_PROVIDED TEXT_.

-.-.-

Water scarcity is one of the greatest challenges for agriculture in Chile and globally, significantly impacting fruit crop production. Watermelon, a crop with high water demands, has been especially affected by dwindling water resources. To address this issue, scientists at the Center for Advanced Studies in Fruit Growing (CEAF) in the O’Higgins Region are developing genetic improvement strategies to enhance the crop’s drought tolerance.
One of the most promising strategies in this research is the use of rootstocks from Lagenaria siceraria, a watermelon-related species known for its higher tolerance to water stress. Through detailed studies, researchers have identified Chilean ecotypes of this species with an exceptional ability to retain water and minimize transpiration, which could enhance the drought tolerance of watermelons grafted onto these rootstocks.
Dr. Guillermo Toro, CEAF researcher and project leader, explains that the selected ecotypes originate from various regions of Chile and have demonstrated remarkable water-use efficiency. Their potential application in watermelon cultivation marks a significant advancement for the agricultural industry, enabling farmers to sustain crop quality and productivity even in areas with limited water resources, according to a press release.
Adaptation Mechanisms and Water Efficiency
This research goes beyond selecting rootstocks — it also explores the mechanisms that enable these plants to withstand drought. In collaboration with institutions in Denmark and Spain, scientists have found that Lagenaria siceraria genotypes develop root barriers that minimize water loss while optimizing absorption. Additionally, these ecotypes exhibit an impressive ability to adjust their metabolism in response to water scarcity.
Impact on the Agricultural Industry
Integrating drought-resistant rootstocks into watermelon production could revolutionize how this fruit is grown in Chile. With many farming regions facing irrigation restrictions, producers are increasingly seeking sustainable solutions to maintain crop profitability.
This breakthrough in genetic improvement not only ensures production under water-stressed conditions but also reduces reliance on inputs such as fertilizers and water, promoting a more sustainable agricultural model.
Future Outlook and Challenges
The CEAF research team continues to assess the performance of these rootstocks under various growing conditions to develop specific recommendations for commercial production. The next phase involves large-scale field trials on farms in the O’Higgins Region and other key watermelon-producing areas, validating the laboratory and controlled-environment findings.
Beyond watermelons, these discoveries could benefit other fruit crops facing similar water scarcity challenges. The integration of genetic improvement and agronomic management strategies may play a crucial role in helping Chilean fruit production adapt to climate change and increasing water limitations.
This research is supported by the National Agency for Research and Development (ANID), the Regional Government of O’Higgins, and collaborations with renowned international universities.
Ultimately, CEAF’s work represents a significant step toward more resilient and resource-efficient agriculture, offering long-term benefits for both producers and consumers.

-.-.-

_PROBLEM REQUIREMENTS_. In one to three sentences, explain why the article on drought-tolerant watermelon rootstocks calls rootstocks from Lagenaria siceraria a promising strategy. This material isn't needed for the work here.

_Items in a dataset_.
-.-.-

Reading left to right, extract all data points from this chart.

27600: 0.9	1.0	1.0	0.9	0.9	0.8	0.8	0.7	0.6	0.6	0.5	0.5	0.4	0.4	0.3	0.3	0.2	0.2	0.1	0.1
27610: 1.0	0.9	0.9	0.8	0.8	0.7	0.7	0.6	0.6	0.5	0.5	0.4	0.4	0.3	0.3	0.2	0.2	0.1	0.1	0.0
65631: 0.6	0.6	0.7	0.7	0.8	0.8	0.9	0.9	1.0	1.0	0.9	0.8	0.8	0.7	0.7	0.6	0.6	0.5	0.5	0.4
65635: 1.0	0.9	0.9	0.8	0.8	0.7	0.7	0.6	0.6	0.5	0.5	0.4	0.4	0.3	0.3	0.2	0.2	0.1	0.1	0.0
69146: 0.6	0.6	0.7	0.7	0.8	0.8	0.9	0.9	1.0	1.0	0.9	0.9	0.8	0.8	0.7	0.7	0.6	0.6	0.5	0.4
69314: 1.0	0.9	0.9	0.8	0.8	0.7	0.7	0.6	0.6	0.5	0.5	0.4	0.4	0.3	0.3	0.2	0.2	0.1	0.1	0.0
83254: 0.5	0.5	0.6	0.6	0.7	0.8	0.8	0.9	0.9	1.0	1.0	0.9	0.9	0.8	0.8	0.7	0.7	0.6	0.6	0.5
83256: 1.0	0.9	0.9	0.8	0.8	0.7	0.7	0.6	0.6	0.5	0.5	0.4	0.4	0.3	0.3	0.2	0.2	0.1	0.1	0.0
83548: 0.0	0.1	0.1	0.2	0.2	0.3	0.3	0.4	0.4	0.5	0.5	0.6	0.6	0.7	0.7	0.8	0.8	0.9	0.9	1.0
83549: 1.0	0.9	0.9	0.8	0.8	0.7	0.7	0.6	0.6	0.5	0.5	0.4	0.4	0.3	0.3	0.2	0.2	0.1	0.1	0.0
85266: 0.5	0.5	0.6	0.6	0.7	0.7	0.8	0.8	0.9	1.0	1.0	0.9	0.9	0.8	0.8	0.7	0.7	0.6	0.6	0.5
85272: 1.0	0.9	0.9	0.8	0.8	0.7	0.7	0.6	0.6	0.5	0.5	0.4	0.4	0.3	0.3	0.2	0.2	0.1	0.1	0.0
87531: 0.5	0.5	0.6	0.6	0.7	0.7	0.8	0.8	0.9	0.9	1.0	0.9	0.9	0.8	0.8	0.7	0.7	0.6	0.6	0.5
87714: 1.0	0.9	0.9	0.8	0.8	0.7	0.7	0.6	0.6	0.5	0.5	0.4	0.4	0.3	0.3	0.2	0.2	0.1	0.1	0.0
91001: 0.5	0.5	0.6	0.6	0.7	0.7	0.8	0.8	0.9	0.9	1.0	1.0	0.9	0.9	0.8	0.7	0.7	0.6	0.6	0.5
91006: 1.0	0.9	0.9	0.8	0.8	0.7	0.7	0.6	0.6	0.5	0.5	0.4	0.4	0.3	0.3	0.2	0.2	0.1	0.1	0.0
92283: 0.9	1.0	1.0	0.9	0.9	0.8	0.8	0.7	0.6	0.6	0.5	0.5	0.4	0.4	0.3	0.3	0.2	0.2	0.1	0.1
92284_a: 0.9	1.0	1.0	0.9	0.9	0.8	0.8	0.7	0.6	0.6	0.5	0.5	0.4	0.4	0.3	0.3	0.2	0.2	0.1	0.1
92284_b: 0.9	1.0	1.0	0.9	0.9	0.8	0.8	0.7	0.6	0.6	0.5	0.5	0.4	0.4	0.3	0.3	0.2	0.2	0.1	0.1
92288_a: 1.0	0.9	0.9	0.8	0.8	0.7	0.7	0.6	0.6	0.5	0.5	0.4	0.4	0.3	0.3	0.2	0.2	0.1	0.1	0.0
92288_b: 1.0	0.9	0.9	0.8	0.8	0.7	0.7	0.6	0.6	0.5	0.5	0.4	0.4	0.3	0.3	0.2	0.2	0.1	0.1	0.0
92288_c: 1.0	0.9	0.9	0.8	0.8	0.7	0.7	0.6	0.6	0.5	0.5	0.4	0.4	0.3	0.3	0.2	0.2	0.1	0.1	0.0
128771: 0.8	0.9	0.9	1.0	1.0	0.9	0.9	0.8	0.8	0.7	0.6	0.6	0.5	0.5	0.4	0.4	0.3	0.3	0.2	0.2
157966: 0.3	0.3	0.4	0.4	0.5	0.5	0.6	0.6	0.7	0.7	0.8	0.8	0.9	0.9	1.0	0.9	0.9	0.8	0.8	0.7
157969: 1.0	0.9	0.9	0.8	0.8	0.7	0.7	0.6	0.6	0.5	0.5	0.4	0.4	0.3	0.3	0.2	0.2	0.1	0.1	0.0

-.-.-

_EXERCISE RESPONSE_. Lagenaria siceraria is a species related to watermelon and is known for higher tolerance to water stress. Researchers identified Chilean ecotypes of it that are exceptionally able to retain water and minimize transpiration. This could enhance the drought tolerance of watermelons grafted onto these rootstocks.